Strona 2 z 2

zbieżność tył a belka.

: śr mar 06, 2013 17:23
autor: PawełekK
To dlaczego w wahaczu nie ma otworów tylko są "fasolki"*?

*otwór o owalnym kształcie.

zbieżność tył a belka.

: śr mar 06, 2013 19:24
autor: wojtas46
Właśnie na tych " fasolkach " jest możliwość ustawienia kąta

zbieżność tył a belka.

: śr mar 06, 2013 22:21
autor: Rs2
Zaznaczam że mechanikę znam tylko z opowieści i książek ale pozwole zabrać głos

W mk2 też na wahaczu są fasolki a pochylenie koła reguluje się na kolumnie, przy sworzniu nic się nie rusza, śruby mają być ustawione "na środku" tak samo jest w mk4 tylko że tam pochylenie jest na stałe nie da się go regulować na kolumnie.

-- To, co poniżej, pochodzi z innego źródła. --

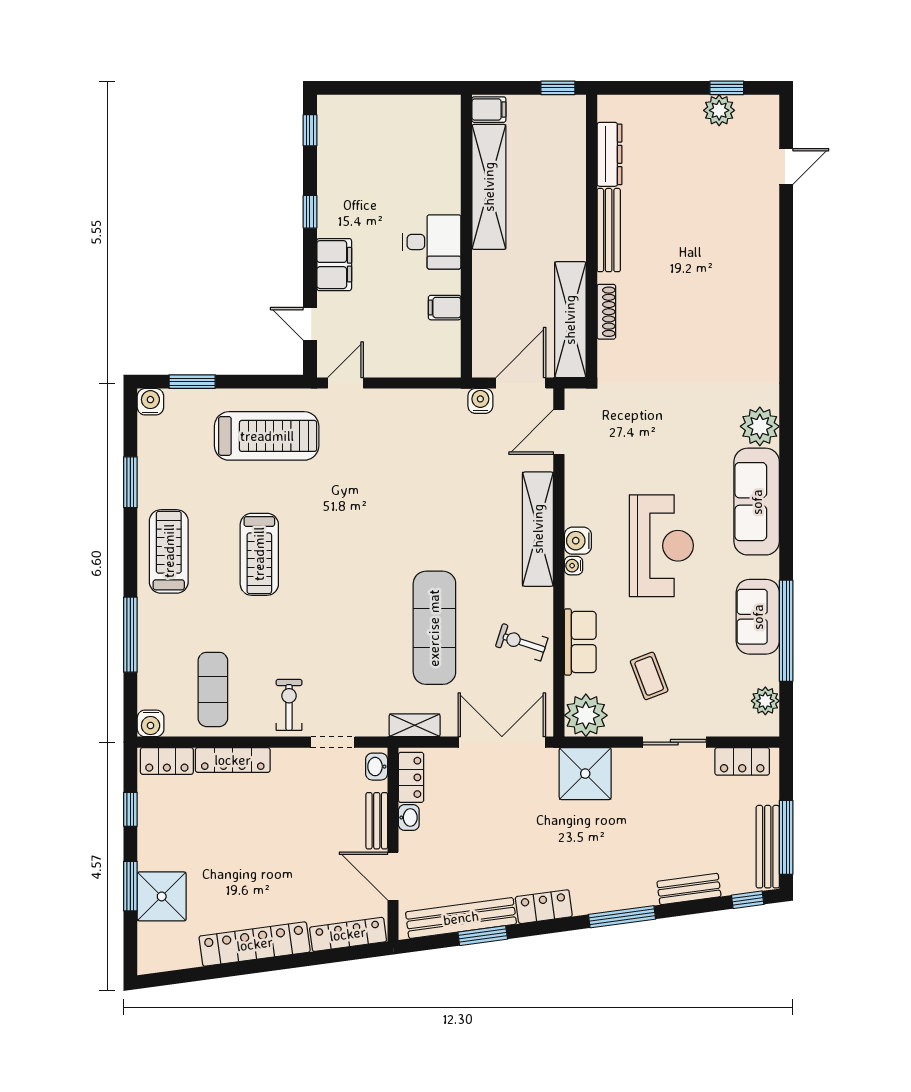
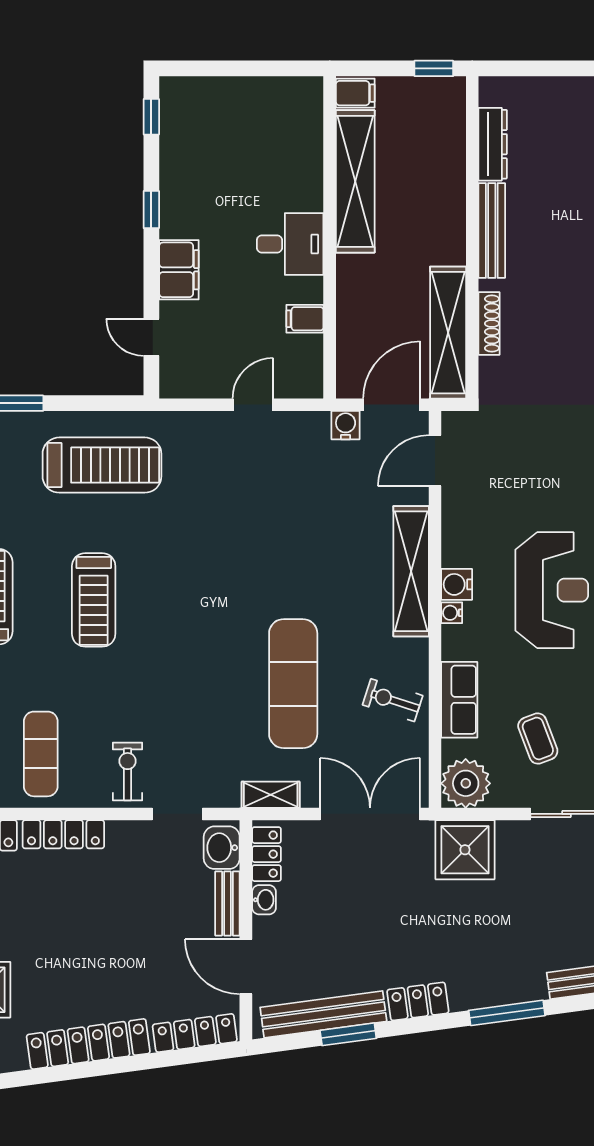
door: (345, 383) -> (253, 405), moved
washbasin: (377, 767) -> (222, 848), width x1.38, depth x1.45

Jak pochylenie jest zrąbane to trzeba szukać przyczyny, krzywy wahacz? amortyzator? spotkanie z przystankiem?

Dobry pomiar geometrii powie wszystko ewentualnie płyta pomiarowa
Zdrówką życzę

zbieżność tył a belka.

: śr mar 06, 2013 22:26
autor: matimur
Gdybyś chciał regulować wartości kąta w granicach 2 stopmni, jak to jest w autach z możliwością regulacji np. na łączeniu amora ze zwrotnicą, to w przypadku golfa "fasolki na sworzniu musiały by mieć chyba z pół metra średnicy :kac: Wystarczy trochę wyobraźni żeby zakumać że kąt zmienia się poprzez załamywanie ramienia (amor ze zwrotnicą) a nie poprzez wychylanie całego ramienia. Żeby zakumać zobrazuje to tak: "Noga"-większość ją ma to może sobie przećwiczyć. Udo to amortyzator, łydka to zwrotnica a stopa to sworzeń. Zginając nogę w kolanie stopa pozostaje w tym samym pionie a łydka uzyskuje zmianę kąta względem pionu. Jeśli chciałbyś uzyskać takie same pochylenie łydki ruszając sztywną nogą przesuwając tylko stopę (sworzeń) to pewnie stopa wylądowała by na orbicie. I tak odkrywamy że ziemia jest okragła a nie płaska :pub:

zbieżność tył a belka.

: śr mar 06, 2013 22:34
autor: Rs2
a wysunięcie sworznia maksymalnie powoduje przesuniecie całej kolumny i co na to przeguby napędowe?